Due to CUDA being proprietary, CUDA package definitions and CUDA enabled packages are located in separate channels, such as Guix Science nonfree and Guix HPC non-free.

For this section, we will use a specific channels.scm file with the guix time-machine command.

  wget https://guix.bordeaux.inria.fr/eval/9004271/channels.scm

Tip
  • /dev/nvidia* and libcuda.so from the host machine need to be accessible from within the containerized environment. This is achieved with the --expose option.
  • LD_PRELOAD should be set to the path leading to libcuda.so to replace the libcuda.so stub library provided by cuda-toolkit. This is machine specific.
  • On K40 and older hardware, CUDA 11 is required.
  • On more recent hardware, the default CUDA 12 version is used.
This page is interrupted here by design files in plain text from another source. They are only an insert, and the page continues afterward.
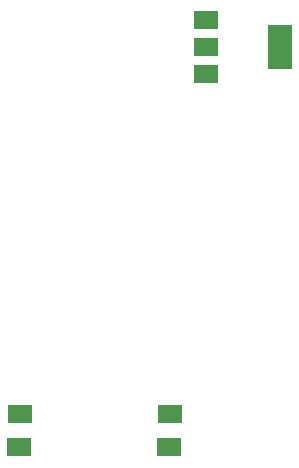
<source format=gbr>
%TF.GenerationSoftware,KiCad,Pcbnew,(6.0.5)*%
%TF.CreationDate,2022-12-18T21:16:11-03:00*%
%TF.ProjectId,HM_CENTRAL-01,484d5f43-454e-4545-9241-4c2d30312e6b,rev?*%
%TF.SameCoordinates,Original*%
%TF.FileFunction,Paste,Top*%
%TF.FilePolarity,Positive*%
%FSLAX46Y46*%
G04 Gerber Fmt 4.6, Leading zero omitted, Abs format (unit mm)*
G04 Created by KiCad (PCBNEW (6.0.5)) date 2022-12-18 21:16:11*
%MOMM*%
%LPD*%
G01*
G04 APERTURE LIST*
%ADD10R,2.000000X1.600000*%
%ADD11R,2.000000X1.500000*%
%ADD12R,2.000000X3.800000*%
G04 APERTURE END LIST*
D10*
%TO.C,R36*%
X116950000Y-71500000D03*
X104250000Y-71500000D03*
%TD*%
D11*
%TO.C,U2*%
X120050000Y-35300000D03*
D12*
X126350000Y-37600000D03*
D11*
X120050000Y-37600000D03*
X120050000Y-39900000D03*
%TD*%
D10*
%TO.C,R37*%
X104300000Y-68700000D03*
X117000000Y-68700000D03*
%TD*%
M02*

</source>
Listing the CUDA devices with StarPU

  • With OAR:

    # Allocate a full node with 2 NVIDIA GPUs
    oarsub -l host=1,walltime=2 -p chifflot -q default -I \
           --project=lab-2025-numpex-exadi-guix-introduction \
           -t allowed=special
    # Launch starpu
    guix time-machine -C channels.scm -- shell -C coreutils starpu-cuda \
         --expose=/dev/ --expose=/usr/lib/x86_64-linux-gnu -- \
         env LD_PRELOAD=/usr/lib/x86_64-linux-gnu/libcuda.so \
         starpu_machine_display
  • With SLURM:

    guix time-machine -C channels.scm -- shell --pure starpu-cuda slurm@23 -- \
         srun -C p100 -N1 \
         /usr/bin/env LD_PRELOAD=/usr/lib64/libcuda.so \
         starpu_machine_display
Tip

starpu_machine_display will error if not running on a full node.

Launching a computation from a dynamic environment with Chameleon

  • With OAR:

    # Allocate 1 full node with 2 NVIDIA GPUs
    oarsub -l host=1/gpu=2,walltime=2 -p chifflot -q default -I \
           --project=lab-2025-numpex-exadi-guix-introduction \
           -t allowed=special
    # Launch chameleon
    guix time-machine -C channels.scm -- shell -C coreutils chameleon-cuda \
         --expose=/dev/ --expose=/usr/lib/x86_64-linux-gnu -- \
         env LD_PRELOAD=/usr/lib/x86_64-linux-gnu/libcuda.so \
         chameleon_stesting -o gemm -H -g 2 -n 4000 -b 1000
  • With SLURM:

    guix time-machine -C channels.scm -- shell --pure chameleon-cuda slurm@23 -- \
         srun -C p100 \
         /usr/bin/env LD_PRELOAD=/usr/lib64/libcuda.so \
         chameleon_stesting -o gemm -H -g 2 -n 4000 -b 1000

Bonus: Using Guix on machines without Guix

Below is a quote of guix pack documentation:

The guix pack command creates […] a tarball or some other archive containing the binaries of the software you’re interested in, and all its dependencies.

The resulting archive can be used on any machine that does not have Guix, and people can run the exact same binaries as those you have with Guix.

The pack itself is created in a bit-reproducible fashion, so anyone can verify that it really contains the build results that you pretend to be shipping.

How to use guix pack

guix pack [options] <package1> [<package2> ...]

or

guix pack [options] -m <manifest_file>

Archive formats

The --format / -f option allows to choose the archive format:

  • tarball : Default format. Produces a tarball containing the whole software stack in /gnu/store, with symbolic links if specified.
  • docker : Produces a tar archive which respects the Docker image specification and can be used with Docker and other related tools.
  • squashfs : Produces a SquashFS image that is compatible with Singularity.

-R / --relocatable option

Produce relocatable binaries, […] that can be placed anywhere in the file system hierarchy and run from there.

When this option is passed once, the resulting binaries require support for user namespaces in the kernel Linux; when passed twice, relocatable binaries fall to back to other techniques if user namespaces are unavailable, and essentially work anywhere […].